Corte di Cassazione, sentenza 18140 del 2022.
La Suprema Corte ha accolto il ricorso di un lavoratore, già dirigente di una struttura complessa presso un’Azienda Ospedaliera, avverso la sentenza della Corte d’Appello di Palermo che aveva rigettato la domanda con cui aveva agito rivendicando il diritto all’indennità per ferie non godute all’atto della cessazione del rapporto.
La domanda del lavoratore era stata integralmente respinta dalla Corte d’Appello di Palermo, che aveva ritenuto, in ordine alle ferie, che, avendo il lavoratore piena autonomia nell’organizzazione delle proprie ferie, stante l’assenza di prova di esigenze riconducibili alla situazione endemica di insufficienza di organico, la pretesa non potesse trovare accoglimento.
Il lavoratore ha proposto ricorso per cassazione rilevando come, sebbene la contrattazione collettiva prevedesse il diritto alla monetizzazione delle ferie ancora non godute alla cessazione del rapporto, la Corte di merito, pur avendo accertato l’esistenza di una endemica carenza di organico, avesse poi ritenuto di disattendere la domanda.

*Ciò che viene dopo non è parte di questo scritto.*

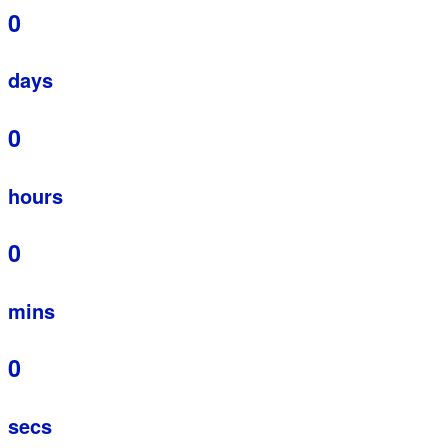
0
days
0
hours
0
mins
0
secs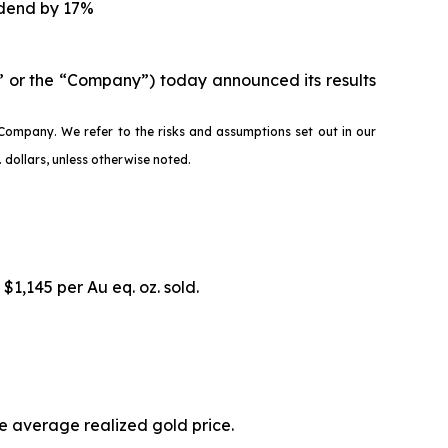
idend by 17%
 or the “Company”) today announced its results
Company. We refer to the risks and assumptions set out in our
dollars, unless otherwise noted.
 $1,145 per Au eq. oz. sold.
he average realized gold price.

La Suprema Corte ha ritenuto opportuno dare continuità al principio secondo cui il dirigente che, al momento della cessazione del rapporto di lavoro, non abbia fruito delle ferie, ha diritto a un'indennità sostitutiva, a meno che il datore di lavoro dimostri di averlo messo nelle condizioni di esercitare il diritto in questione prima di tale cessazione, mediante un'adeguata informazione nonché, se del caso, invitandolo formalmente a farlo. La Corte di Cassazione ha sottolineato la decisiva influenza della normativa e della giurisprudenza europea secondo cui deve essere disapplicata la normativa nazionale per cui il lavoratore che non ha chiesto di poter esercitare il diritto alle ferie annuali retribuite perde automaticamente tale diritto. La Corte di Giustizia, in particolare, ha più volte sottolineato che, al fine di assicurare che il lavoratore sia stato messo effettivamente nelle condizioni di esercitare il proprio diritto alle ferie, è necessariamente da accertare che il lavoratore sia invitato, se necessario formalmente, a fruire delle ferie con l’esplicito contestuale avviso della perdita del diritto in caso di mancata fruizione.
La Suprema Corte ha osservato la manifesta erroneità dell’argomentazione della Corte d’Appello, che, invece, aveva valorizzato il potere del lavoratore di organizzare le proprie ferie, vanificando il diritto alla monetizzazione, pur a fronte di un accumulo esorbitante di ferie non godute ed un’accertata situazione di endemica insufficienza di organico. L’analisi del giudice di merito doveva muovere, invece, dalla verifica di che cosa sia stato fatto dal datore di lavoro perché quelle ferie fossero godute e quali fossero i rapporti tra l’endemica insufficienza di organico, evidentemente non imputabile al lavoratore, e la necessità di assicurare la prosecuzione del servizio.